Data: 2005-06-02 09:07:01
Temat: Re: moje małżeństwo to jakaś paranoja!
Od: Habeck Colibretto <h...@N...gazeta.pl>
Pokaż wszystkie nagłówki
Dnia 01.06.2005, o godzinie 14.48.08, na pl.soc.rodzina, Margola
napisał(a):
>> Basiu, widać, że bronisz swojego stylu życia - dlatego poglądy DD Ci nie
>> odpowiadają. :) Bez pretensji to mówię. Nie twierdzę, że Twoje, czy jego
>> życie jest lepsze. Jednak coraz więcej jest właśnie takiego katolicyzmu w
>> stylu Margoli - czy jest lepszy, czy gorszy - w życiu nie będę w stanie
>> osądzić. Ale faktem jest, że coraz więcej dzisiejszych katolików jest po
>> prostu wybiórczymi katolikami - biorą z katolicyzmu to, co im pasuje do
>> ich
>> stylu życia.
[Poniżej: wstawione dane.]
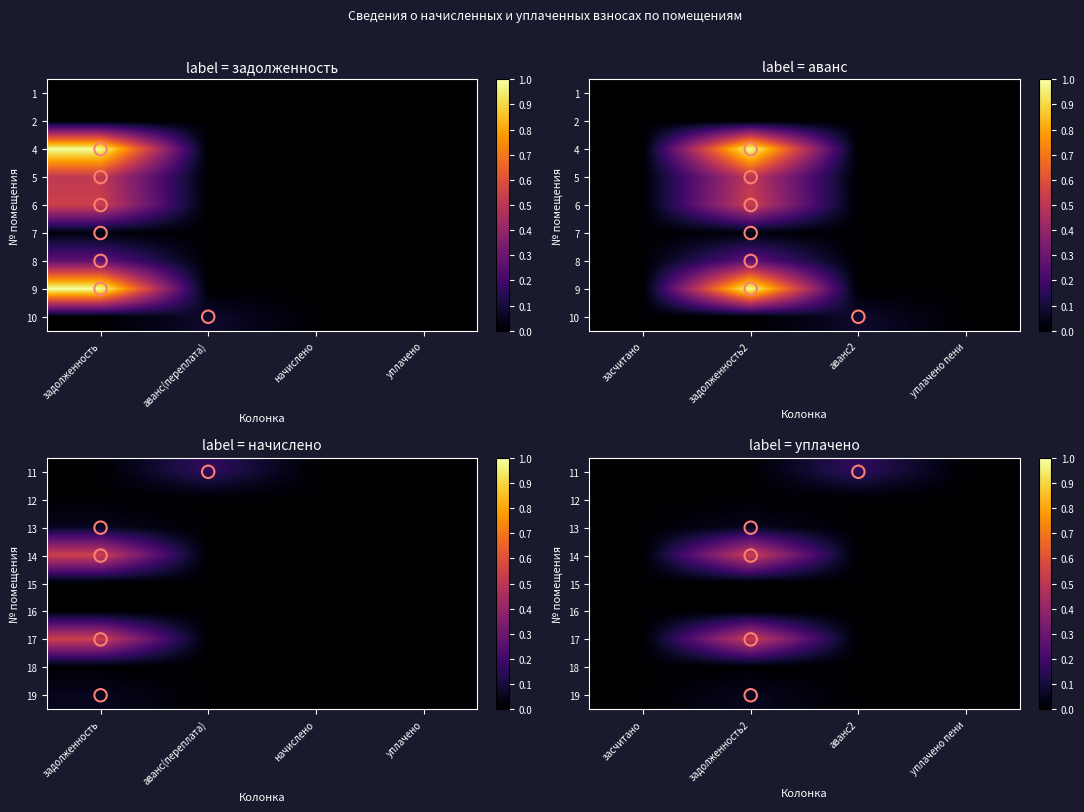

Is it true that 14 equals 0.9 at задолженность2?

False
Bo tak łatwiej.
> Przykłady? Co mianowicie biorę, co mi pasuje do stylu życia? A co odrzucam,
> bo nie pasuje?
No nie pisałem o Tobie z tym "ale faktem jest...". :)
Kilka Twoich postów zasugerowało jednak, że jednak nie zgadzasz się w pełni
z KRK (domyślam się, że nie chodzi o fakty w typie olali gwałcących księży,
ale raczej rzeczy podstawowe jak kościelne prawa), a za niezgodą idzie
łamanie pewnych reguł. Margola - żeby była jasność - ja Ci nic nie wytykam,
bo sam święty nie jestem. A żeby nie było nieporozumień to moja
"nieświętość" nie jest powodem niewytykania. ;)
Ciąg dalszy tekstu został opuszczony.